Exercise task — Repeat the stretch of the listing from the line containing "scientific name: Lysurus mokusin" through the end of the listing, both ends included.

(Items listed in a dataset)
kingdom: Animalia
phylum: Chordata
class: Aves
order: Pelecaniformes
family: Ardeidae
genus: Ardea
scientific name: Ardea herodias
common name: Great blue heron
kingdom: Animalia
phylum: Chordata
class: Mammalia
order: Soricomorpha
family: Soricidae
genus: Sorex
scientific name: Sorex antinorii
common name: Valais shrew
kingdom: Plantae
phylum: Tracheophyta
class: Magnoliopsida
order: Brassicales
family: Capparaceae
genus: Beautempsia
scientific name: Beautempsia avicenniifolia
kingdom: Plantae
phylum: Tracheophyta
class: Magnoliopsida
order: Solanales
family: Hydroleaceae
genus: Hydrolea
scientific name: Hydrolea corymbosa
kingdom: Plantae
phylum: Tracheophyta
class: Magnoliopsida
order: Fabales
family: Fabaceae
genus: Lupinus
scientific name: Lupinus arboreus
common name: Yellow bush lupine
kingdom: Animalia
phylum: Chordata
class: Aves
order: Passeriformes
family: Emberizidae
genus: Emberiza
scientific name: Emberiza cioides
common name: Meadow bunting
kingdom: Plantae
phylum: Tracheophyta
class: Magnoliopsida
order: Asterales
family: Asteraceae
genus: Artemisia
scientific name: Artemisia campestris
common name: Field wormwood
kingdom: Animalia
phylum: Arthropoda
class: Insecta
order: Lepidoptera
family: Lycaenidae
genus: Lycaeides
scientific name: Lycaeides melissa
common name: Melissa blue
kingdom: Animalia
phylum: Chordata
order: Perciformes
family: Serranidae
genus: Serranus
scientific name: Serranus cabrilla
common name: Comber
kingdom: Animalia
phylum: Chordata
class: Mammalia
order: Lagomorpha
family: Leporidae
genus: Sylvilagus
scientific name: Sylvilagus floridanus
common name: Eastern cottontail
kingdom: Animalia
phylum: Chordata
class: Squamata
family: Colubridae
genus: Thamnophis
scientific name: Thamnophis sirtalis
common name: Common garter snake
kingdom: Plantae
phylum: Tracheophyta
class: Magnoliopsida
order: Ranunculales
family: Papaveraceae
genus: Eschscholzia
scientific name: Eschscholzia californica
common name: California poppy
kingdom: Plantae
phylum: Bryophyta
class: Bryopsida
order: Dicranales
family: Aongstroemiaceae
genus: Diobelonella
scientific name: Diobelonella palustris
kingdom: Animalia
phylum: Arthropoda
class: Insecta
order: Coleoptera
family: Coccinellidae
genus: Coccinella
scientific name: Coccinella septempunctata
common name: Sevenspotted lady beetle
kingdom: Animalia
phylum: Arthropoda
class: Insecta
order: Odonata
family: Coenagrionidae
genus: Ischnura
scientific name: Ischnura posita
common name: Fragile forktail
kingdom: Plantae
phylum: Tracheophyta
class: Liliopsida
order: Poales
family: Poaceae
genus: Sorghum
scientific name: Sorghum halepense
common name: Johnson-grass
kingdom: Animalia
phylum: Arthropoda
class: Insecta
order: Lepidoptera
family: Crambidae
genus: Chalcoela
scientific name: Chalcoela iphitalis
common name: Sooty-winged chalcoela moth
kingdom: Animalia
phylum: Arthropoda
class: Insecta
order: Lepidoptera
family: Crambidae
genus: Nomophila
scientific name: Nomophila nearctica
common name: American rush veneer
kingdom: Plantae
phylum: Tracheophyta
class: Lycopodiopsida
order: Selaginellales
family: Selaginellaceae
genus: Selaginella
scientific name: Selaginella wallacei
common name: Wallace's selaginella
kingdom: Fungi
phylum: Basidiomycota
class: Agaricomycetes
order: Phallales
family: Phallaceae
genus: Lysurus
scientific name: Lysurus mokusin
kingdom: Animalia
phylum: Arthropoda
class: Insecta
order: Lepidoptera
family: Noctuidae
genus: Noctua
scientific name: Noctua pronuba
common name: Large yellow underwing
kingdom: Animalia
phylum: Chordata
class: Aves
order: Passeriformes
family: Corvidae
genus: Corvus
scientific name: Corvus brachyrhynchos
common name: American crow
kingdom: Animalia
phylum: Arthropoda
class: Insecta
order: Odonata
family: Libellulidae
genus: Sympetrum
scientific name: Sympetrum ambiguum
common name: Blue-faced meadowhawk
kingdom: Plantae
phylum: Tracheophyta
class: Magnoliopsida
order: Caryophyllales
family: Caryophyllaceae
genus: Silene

Exercise result —
scientific name: Lysurus mokusin
kingdom: Animalia
phylum: Arthropoda
class: Insecta
order: Lepidoptera
family: Noctuidae
genus: Noctua
scientific name: Noctua pronuba
common name: Large yellow underwing
kingdom: Animalia
phylum: Chordata
class: Aves
order: Passeriformes
family: Corvidae
genus: Corvus
scientific name: Corvus brachyrhynchos
common name: American crow
kingdom: Animalia
phylum: Arthropoda
class: Insecta
order: Odonata
family: Libellulidae
genus: Sympetrum
scientific name: Sympetrum ambiguum
common name: Blue-faced meadowhawk
kingdom: Plantae
phylum: Tracheophyta
class: Magnoliopsida
order: Caryophyllales
family: Caryophyllaceae
genus: Silene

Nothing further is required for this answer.